O trabalho reuniu especialistas em botânica, taxonomia, genética e conservação da biodiversidade, que revisaram critérios técnicos, nomenclaturas e o enquadramento das espécies ameaçadas.
Estudo aponta subestimação das plantas nativas ameaçadas de extinção
Os pesquisadores analisaram 47 espécies da ordem Myrtales, grupo que reúne plantas como jabuticaba, pitanga, canela-de-velho e quaresmeira. O levantamento concluiu que 30 delas deveriam ser classificadas como ameaçadas de extinção, enquanto a lista oficial reconhece apenas cinco.
Segundo o estudo, isso representa uma subestimação de aproximadamente seis vezes no número de espécies ameaçadas desse grupo.
A equipe também identificou inconsistências na lista estadual, como nomes científicos desatualizados, erros de grafia, problemas taxonômicos e até a inclusão de espécies exóticas.

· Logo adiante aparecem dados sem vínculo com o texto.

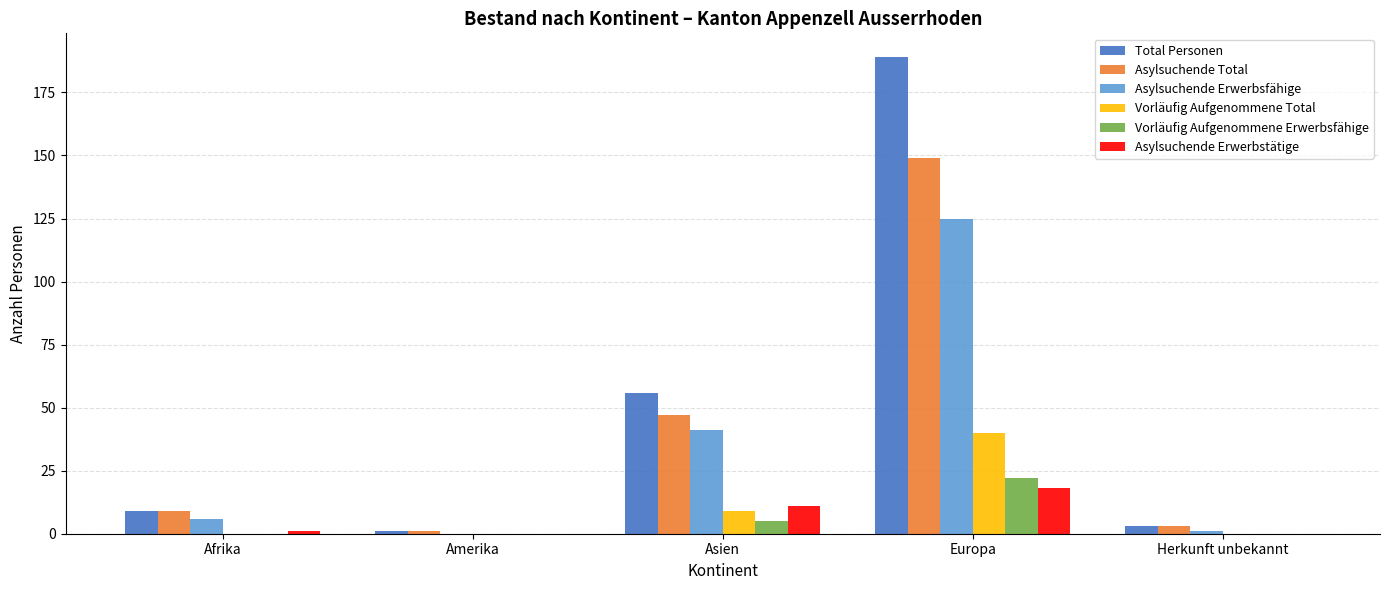

Reading left to right, what are all the values shown in this chart?

Total Personen: 9	1	56	189	3
Asylsuchende Total: 9	1	47	149	3
Asylsuchende Erwerbsfähige: 6	0	41	125	1
Vorläufig Aufgenommene Total: 0	0	9	40	0
Vorläufig Aufgenommene Erwerbsfähige: 0	0	5	22	0
Asylsuchende Erwerbstätige: 1	0	11	18	0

Pesquisa alerta para impactos das mudanças climáticas
Além da revisão da lista oficial, o estudo aprofundou a análise de três espécies raras e exclusivas da Mata Atlântica catarinense: Myrceugenia basicordata, Myrceugenia joinvillensis e Miconia ulei.
Os resultados indicam que essas plantas apresentam elevada vulnerabilidade em razão da fragmentação florestal e das mudanças climáticas. As projeções apontam redução de até 76% da área adequada para Myrceugenia basicordata e de até 97% para Myrceugenia joinvillensis, cenário que aproxima a espécie do risco de extinção.
A pesquisa também realizou os primeiros testes de germinação de sementes de Miconia ulei, demonstrando potencial para conservação em bancos de sementes e utilização em programas de restauração ambiental.
Com base nos resultados, os pesquisadores defendem a atualização urgente da lista de plantas nativas ameaçadas de extinção em Santa Catarina e a inclusão das espécies estudadas nas listas estadual e nacional, reforçando que esses documentos orientam políticas públicas, licenciamento ambiental, criação de áreas protegidas e ações de conservação da biodiversidade.